心電図検査における「右心負荷」について

診断用機器

心電図検査において「右心負荷所見」が見られることがあります。そもそも心電図における「右心負荷所見」とはなにか?そして「右心負荷」から疑われる疾患名には、どのようなモノがあるのか?などを見ていきたいと思います。

心電図検査 とは

心臓は「洞結節」という部分から周期的に電気を発生していて、それが心臓の筋肉に伝わることで収縮・拡張し、全身に血液を送っています。心電図検査ではこの電気の状態を調べ、心臓が正常に動いているか?損傷がないかどうか?を調べるものです。

右心負荷とは

心電図検査において通常の波形とは、まず小さなP波に続いてQRS波、そして陽性のT波が続くことを意味します。ところが時折「T波陰性」という波形が見られることがあります。
これは心臓に負荷がかかっている可能性があり、他の検査結果などと合わせ総合的に判断しなければいけません。特に注意すべきは「右心負荷所見」で様々な疾患に結びつくこともあります。

右心負荷から疑われる疾患

「右心負荷所見」から疑われる疾患を次にまとめていきたいと思います。

肺高血圧症

肺高血圧症とは、心臓から肺へと続く血管の血圧(肺動脈圧)が上昇し、心臓と肺に機能障害を発生させる予後不良な進行性の疾患群です。肺動脈圧が上昇する原因として、肺動脈が狭くなる、あるいは硬くなることで、血流が悪くなるためです。

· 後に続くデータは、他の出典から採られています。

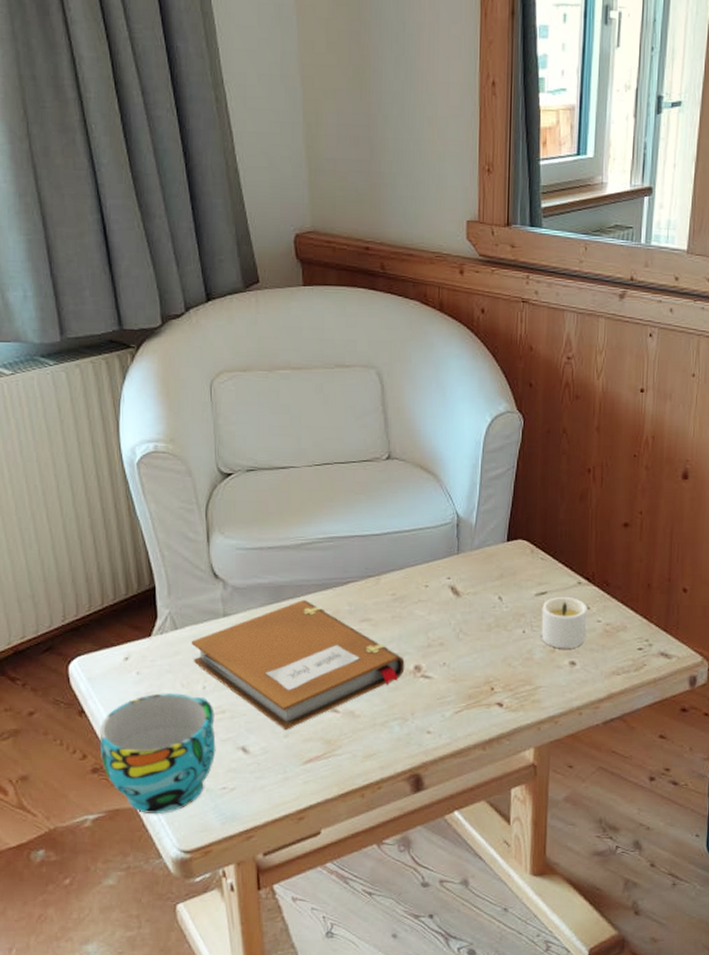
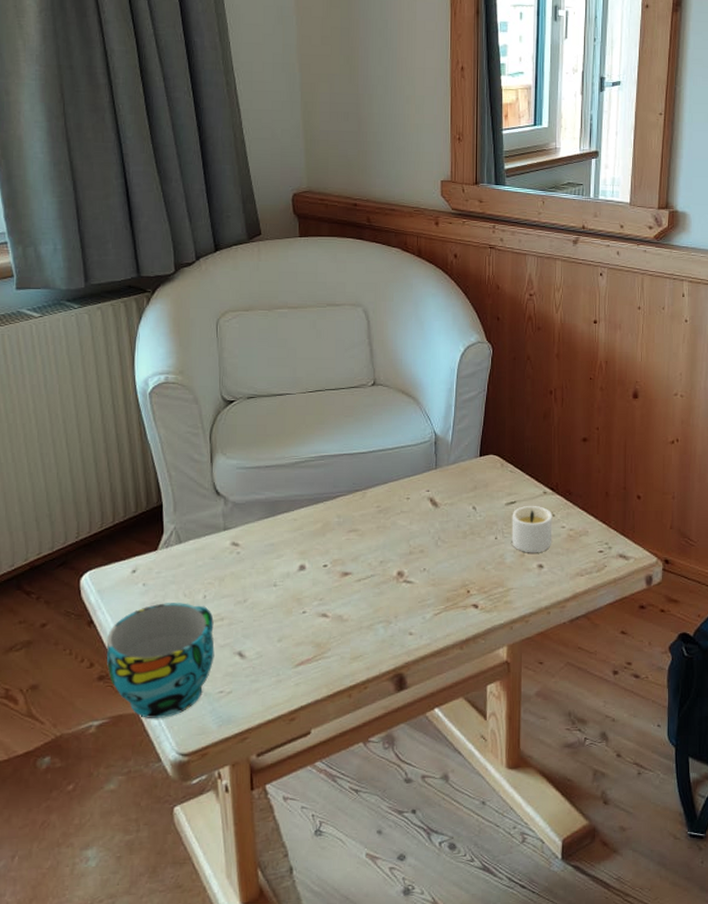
notebook: present [191,600,405,731] -> none [194,514,389,636]

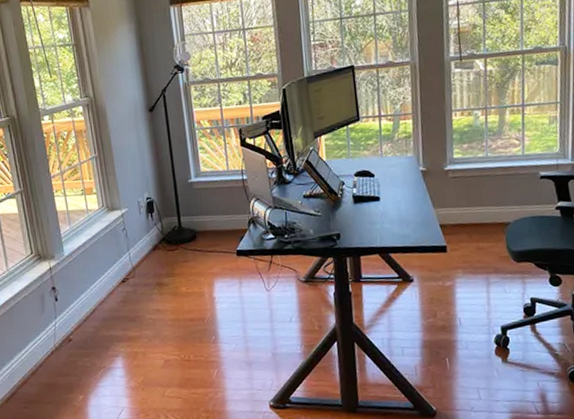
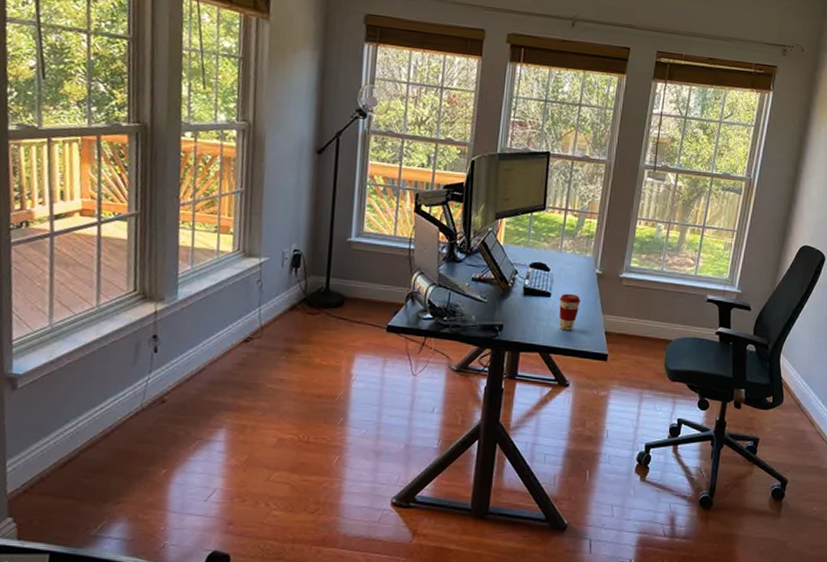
coffee cup: none [389,194,410,230] -> present [559,293,581,331]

肺高血圧のとき、血流が悪くならないよう、狭い血管を多量の血液が流れるよう心臓が頑張るので、肺動脈圧が上昇します。これが続くと右心不全を引き起こします。

肺塞栓症

肺塞栓症は「エコノミー 症候群」とも呼ばれています。飛行機のエコノミークラスなどの狭い空間で長時間同じ姿勢でいると、足の血流が悪くなり血栓ができやすくなります。飛行機を降りた後歩き始めると、血栓が血流にのり肺の血管(肺動脈)を詰まらせてしまいます。

虚血性心疾患

心臓に酸素や栄養などを送っている血管を冠動脈といいます。この冠動脈が動脈硬化や血栓などで詰まり、心臓に血液が循環しなくなることで起こる疾患です。動脈硬化とは老化により血管が硬くなったり、脂肪などの塊が血管に蓄積し狭くなっている状態です。

冠動脈が動脈硬化で狭くなると、血液の流れが悪くなり、心臓に必要な血液が不足して胸が痛くなることがあります。これが狭心症です。また、動脈硬化がすすみ、冠動脈が血栓などで完全にふさがった状態を心筋梗塞といいます。

まとめ

ここまでいろいろな心臓の疾患を書いてきましたが、心電図検査で「右心負荷所見」が出たからと言って、直ちにこのような疾患が疑われるというものではありません。正しく疾患を特定するには、心電図以外の様々な検査結果も総合的にみて判断するものです。

心電図における右心負荷は心臓には負担がかかっている状態です。普段の生活から健康に対する意識を高めておくのも大切だといえるでしょう。